▶ **Written task a**:
In the records, from the line with "Lors de la remise" up to and including the line with "Suivi des usages numériques", switch "charte informatique" to "charte numérique" and write out those lines again with nothing else changed.

▶ **Document passage**:
##############################
# Lathe Bed



## Flyrod (Jun 27, 2017)

Hi All

in rebuilding the lathe from a light disassembly and cleaning, I can't figure out what goes into the 2 holes drawn in red on the attached drawing of the lathe bed

basically it is just underneath the way on the side of the bed, behind the quick change gear box

thanks!


----------



## Nogoingback (Jun 28, 2017)

On change gear lathes, there are holes there for the lead screw support bracket.


----------



## wa5cab (Jun 28, 2017)

Right.  Same bed part number must be used for both Change Gear and Quick Change models.


----------



## Flyrod (Jun 28, 2017)

to be clear...this is not at the far right end of the bed where part number 4 in the below is indicated - this is in the opposite corner - on my set up, the lead screw enters the quick change gear box at the top right side, slides through a oilite bushing and terminates in a small gear with a hex screw capping it - it does not reach any where close to the back corner of the lathe bed??


----------



## Nogoingback (Jun 28, 2017)

I meant the left (headstock) end of the bed.  Change gear lathes have support brackets for the lead screw at both ends.  Looks like this:


----------



## wa5cab (Jun 28, 2017)

Given that many of the lathes that get discussed here were built only as Change Gear machines for several years before the first QCGB models appeared, it is not at all unusual for the Change Gear lead screws to be a little or a lot longer than the QC lead screws.  As you can see in NO's photo, the left carrier bearing for the Change Gear version is right at the left end of the bed.


----------



## Flyrod (Jun 28, 2017)

thanks Robert

spoke to Logan on this one - the model without a gear box has, as you guys rightly pointed out, another bracket on the LH side (mirroring the RH end) with a support bracket for the lead screw...which would go the full length on such a model)

so just like the photo NGB posted (thanks for that!)

all beds got drilled for this

if a gear box was installed, it went on and covered these holes up

mystery solved

thanks again!


----------



## wa5cab (Jun 28, 2017)

OK.  I'm glad that worked out so easily.  When you are putting something back together, unused holes have to be second only to left-over parts on the worrisome scale!


----------



## Mr Mike (Sep 13, 2017)

Lol I had the same exact thought about those two threaded holes, when I was inspecting my lathe bed last week...  I was getting the bed  ready for its electrolysis bath, I didn't remember seeing them during disassembly so I went back and check my photos. The 2 holes just showed up after removing the quick change gear assembly In my photos - Really glad I take photos at different angles while I strip down machines... You can never have too many photos.
Glade you solved your fear of the Extra Holes...


----------
##############################
▶ **Source records**:
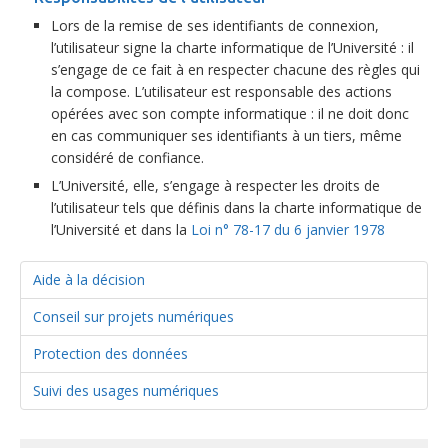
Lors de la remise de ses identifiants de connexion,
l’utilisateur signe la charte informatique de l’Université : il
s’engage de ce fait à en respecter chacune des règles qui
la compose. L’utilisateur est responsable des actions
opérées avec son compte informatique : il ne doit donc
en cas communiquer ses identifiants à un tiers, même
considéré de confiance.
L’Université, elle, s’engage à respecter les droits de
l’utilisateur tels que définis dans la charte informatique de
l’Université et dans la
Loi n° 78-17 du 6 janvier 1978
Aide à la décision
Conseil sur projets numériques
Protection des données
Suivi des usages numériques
##############################
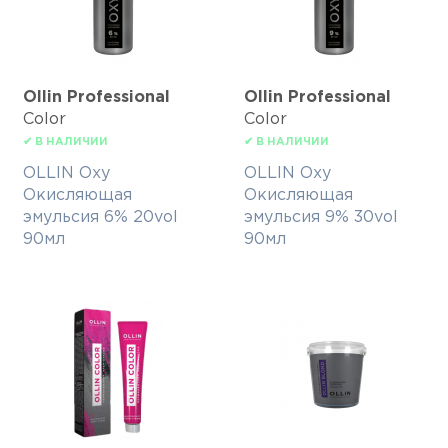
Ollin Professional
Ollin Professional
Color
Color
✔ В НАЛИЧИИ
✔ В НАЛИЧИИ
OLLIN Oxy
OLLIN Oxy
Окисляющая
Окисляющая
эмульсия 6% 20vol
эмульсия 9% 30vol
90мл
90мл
##############################
▶ **Written task b**:
Decide whether each statement agrees with the lathe bed thread, answering yes or no and quoting the deciding words. (i) On change gear lathes, the holes are for the lead screw support bracket. (ii) Only beds meant for change gear models were drilled for this bracket. (iii) Mr Mike noticed the two holes while taking the lathe apart.

▶ **Result a**:
Lors de la remise de ses identifiants de connexion,
l’utilisateur signe la charte numérique de l’Université : il
s’engage de ce fait à en respecter chacune des règles qui
la compose. L’utilisateur est responsable des actions
opérées avec son compte informatique : il ne doit donc
en cas communiquer ses identifiants à un tiers, même
considéré de confiance.
L’Université, elle, s’engage à respecter les droits de
l’utilisateur tels que définis dans la charte numérique de
l’Université et dans la
Loi n° 78-17 du 6 janvier 1978
Aide à la décision
Conseil sur projets numériques
Protection des données
Suivi des usages numériques

▶ **Result b**:
(i) Yes: "On change gear lathes, there are holes there for the lead screw support bracket."
(ii) No: "all beds got drilled for this"
(iii) No: "I didn't remember seeing them during disassembly"